Variations in on-station chiropractic care use were associated with facility characteristics. Lower rates of use were associated with higher complexity facilities based on the MCG model. The reason for this may be that chiropractic care is more readily used at facilities that have fewer overall options for managing MSK cases. The analysis found an association between allotted work force, measured as DC FTE per total patients, and on-station use. This suggests that in order for VA to provide increased availability of chiropractic care, an increase in the VA chiropractic workforce is necessary. Future research is needed to assess the best level of DC FTE and chiropractic care use as VA continues to expand services for Veterans.
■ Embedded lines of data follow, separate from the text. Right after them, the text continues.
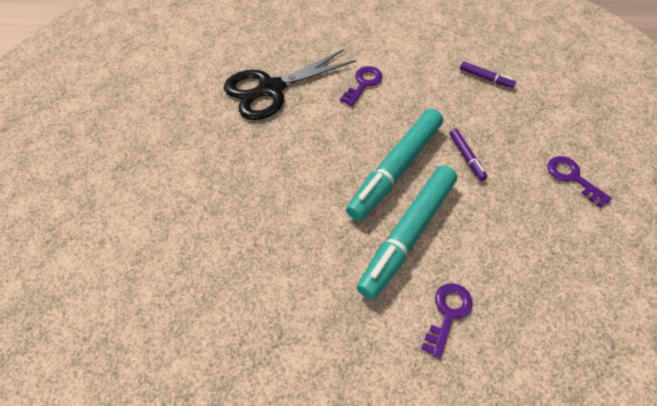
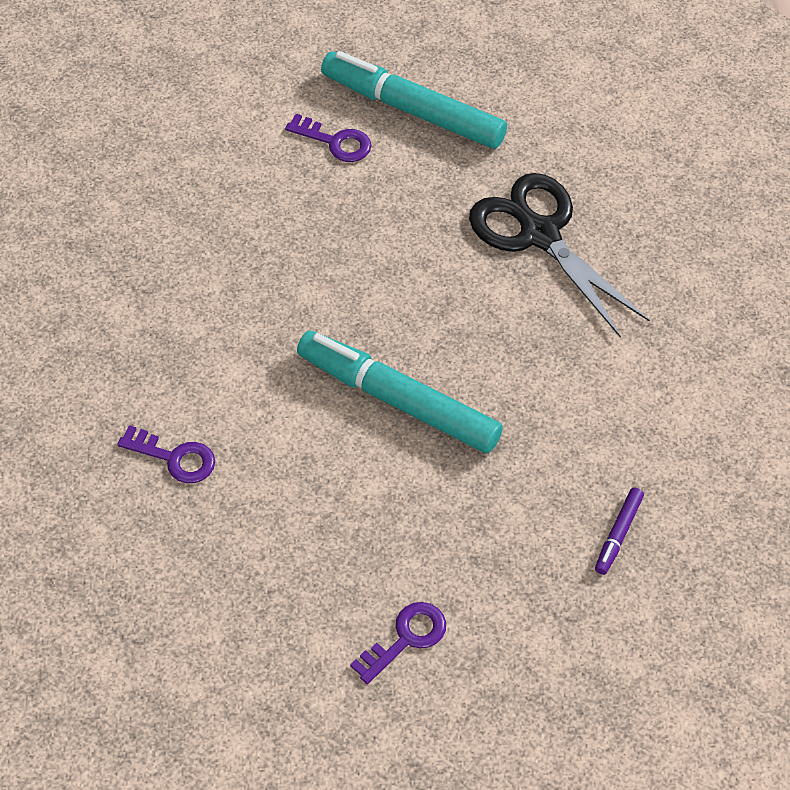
camera: 85 degrees right, 0 degrees up
purple key [340,66,383,106] -> purple key moved to [285,114,371,162]
turquoise marker [357,165,457,300] -> turquoise marker moved to [321,51,507,149]
purple marker [449,129,487,181] -> none

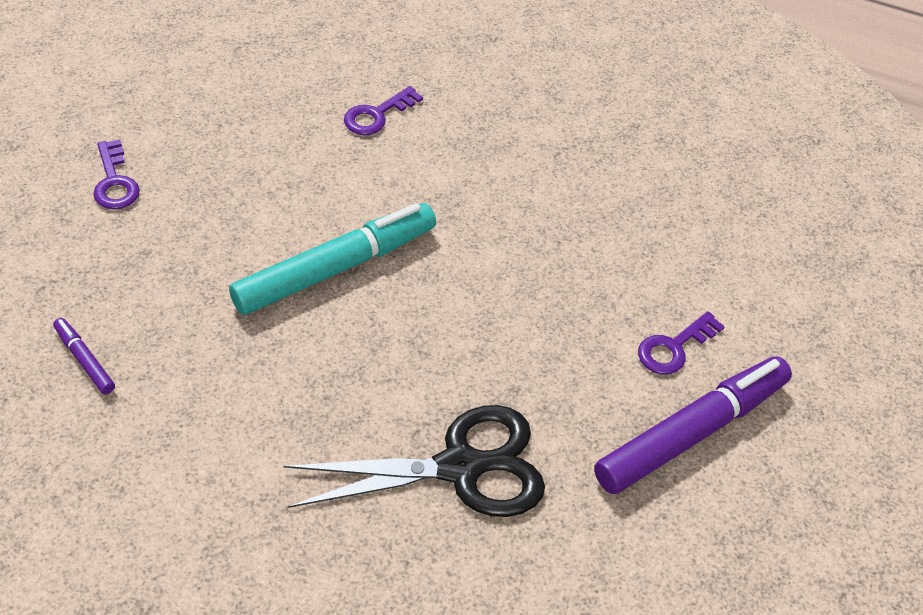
camera: 110 degrees right, 5 degrees down
turquoise marker [321,51,507,149] -> purple marker [594,356,792,494]

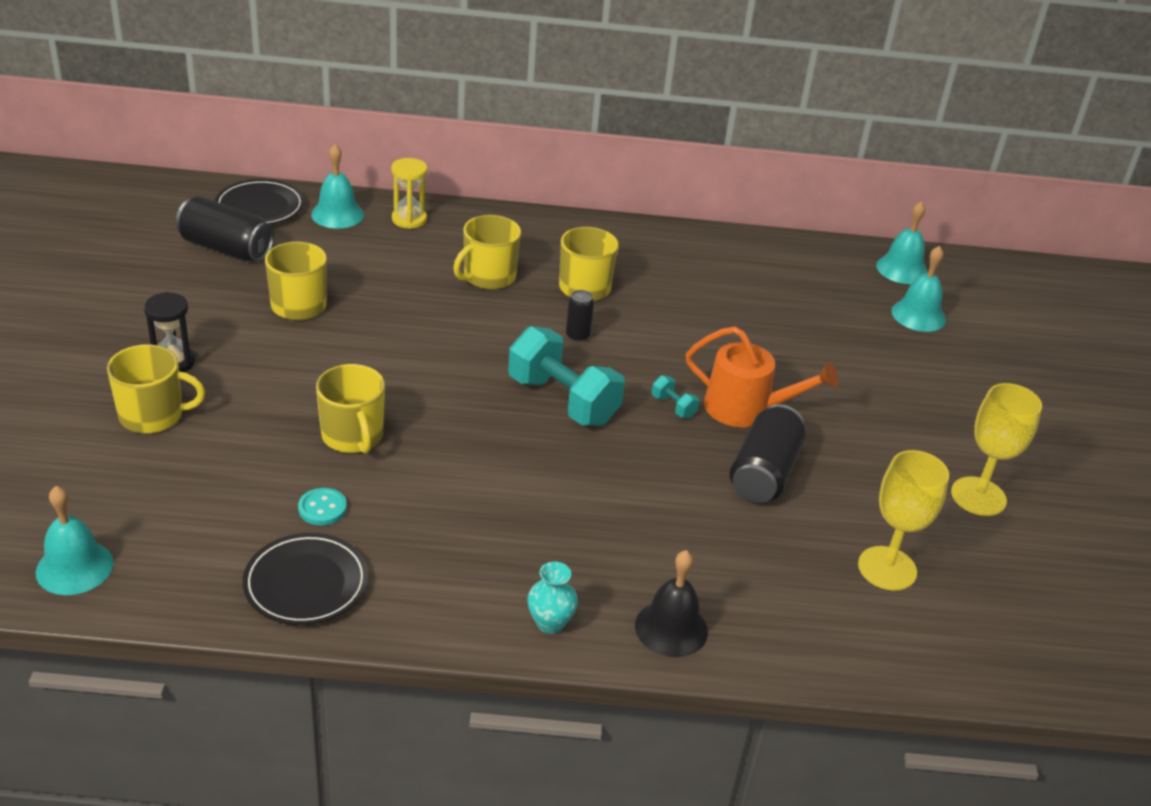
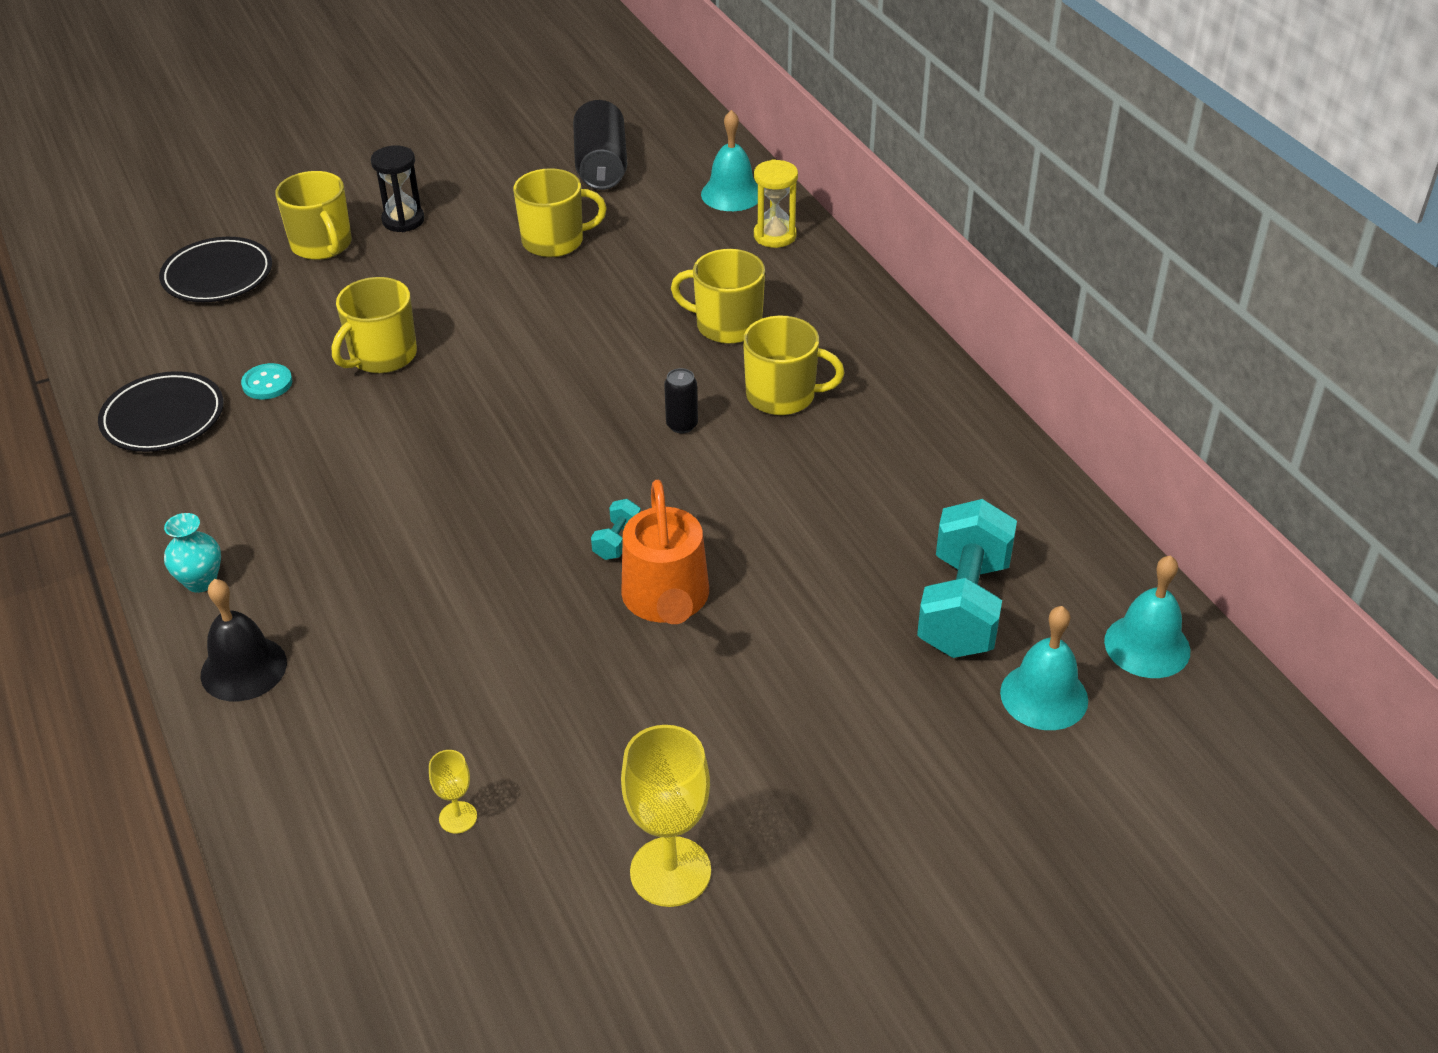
camera: 65 degrees right, 5 degrees up
turquoise bell [36,486,113,595] -> none
black plate [215,179,304,225] -> black plate moved to [159,237,272,302]
turquoise dumbbell [508,326,625,426] -> turquoise dumbbell moved to [917,499,1017,658]
black can [730,404,806,503] -> none
yellow goblet [858,450,949,591] -> yellow goblet [429,750,477,833], size x0.48

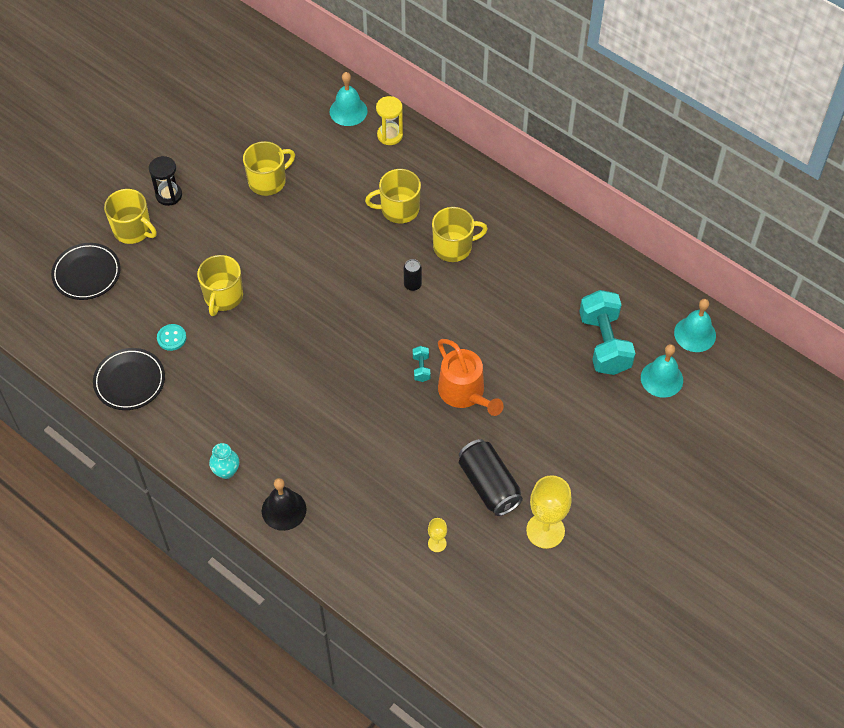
camera: 25 degrees left, 15 degrees up
black can [573,100,627,190] -> black can moved to [459,439,523,516]

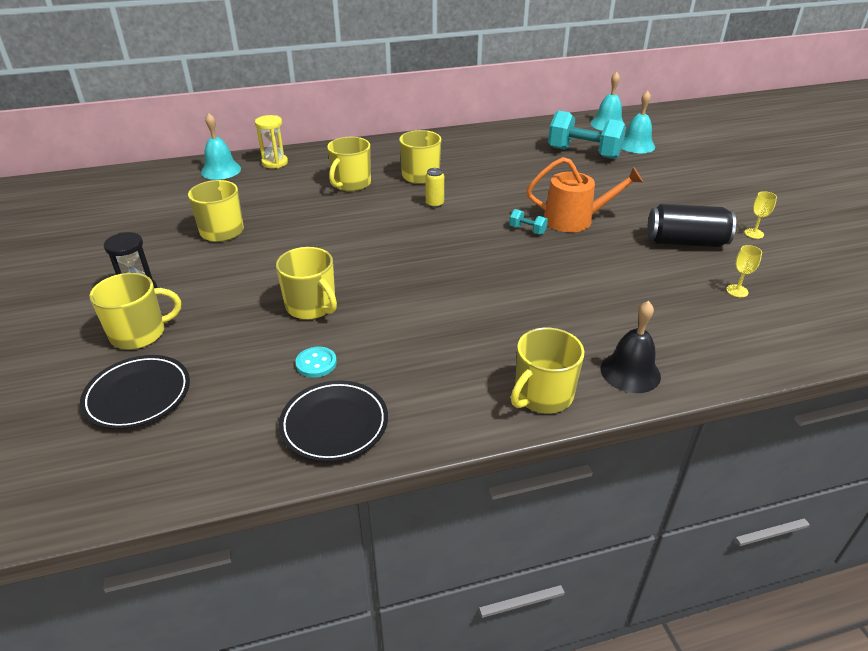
camera: 55 degrees left, 20 degrees down
turquoise vase [209,443,239,479] -> yellow mug [511,328,584,413]
black can [404,259,422,291] -> yellow can [425,168,444,208]
yellow goblet [526,475,572,549] -> yellow goblet [744,191,777,239], size x0.48

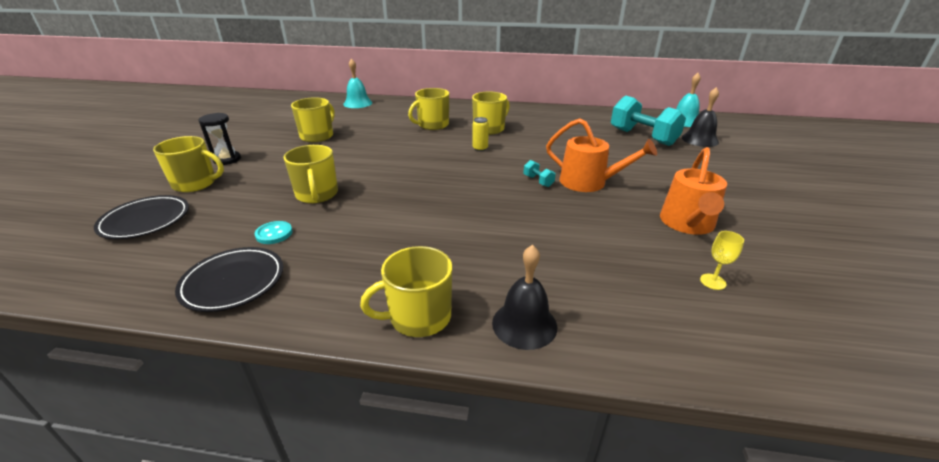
camera: 25 degrees right, 5 degrees down
yellow hourglass [255,115,288,169] -> none
turquoise bell [621,90,655,153] -> black bell [682,87,719,147]
black can [647,204,736,247] -> orange watering can [660,147,727,235]
yellow goblet [744,191,777,239] -> none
Community care chiropractic use

The VA district representing the western United States had the highest community care use, which is likely related to the highly rural areas in this region. Veterans in rural areas may have increase community care referrals based on their limitations in accessing a VA facility with an on-station chiropractic clinic. Nationwide, variations in community care may also be due to multiple third-party contractors coordinating VA’s community care services.

Limitations

This project had several limitations. All administrative databases are subject to data transmission, storage, and retrieval error. However prior work has indicated that VA administrative data regarding on-station care are highly accurate in multiple patient parameters [21, 22]. If minor errors occurred, it seems unlikely that the data errors would substantially change the results with respect to on-station chiropractic care use. Data from VA’s community care network may be subject to regional variation in claims being associated with a purpose of visit indicated as chiropractic. The purpose of visit data may be inaccurate or missing, thus, our results in this category may be underreported. Within the community care data, there is a known limitation in FY15-16 where many claims were administratively process and attributed to one VA facility, resulting in incorrect distribution of services among VA facilities nationally. These data sources do not include any Veteran who utilized chiropractic care outside of the VA system and elected to self-pay, which could lead to the underreporting of chiropractic care use.

Additional work is needed to assess the optimal use of chiropractic care for Veterans. Future studies should explore details of chiropractic care patterns (timing, dosage, and sequencing) and the impacts of such care on patient level and systems outcomes. Additionally, studies comparing VA chiropractic care from on-station and community care providers could inform the ongoing implementation of services in a manner that maximizes outcomes for Veterans and resource allocation within the VA.

Conclusions

The VA has expanded Veterans’ use of non-pharmacological treatments provided via chiropractic care within both on-station and community care settings, yet chiropractic use remains low compared to other US populations. As Veterans have high prevalence of pain and MSK conditions, continued work to assess and achieve the optimal levels of VA chiropractic care use in this population is warranted.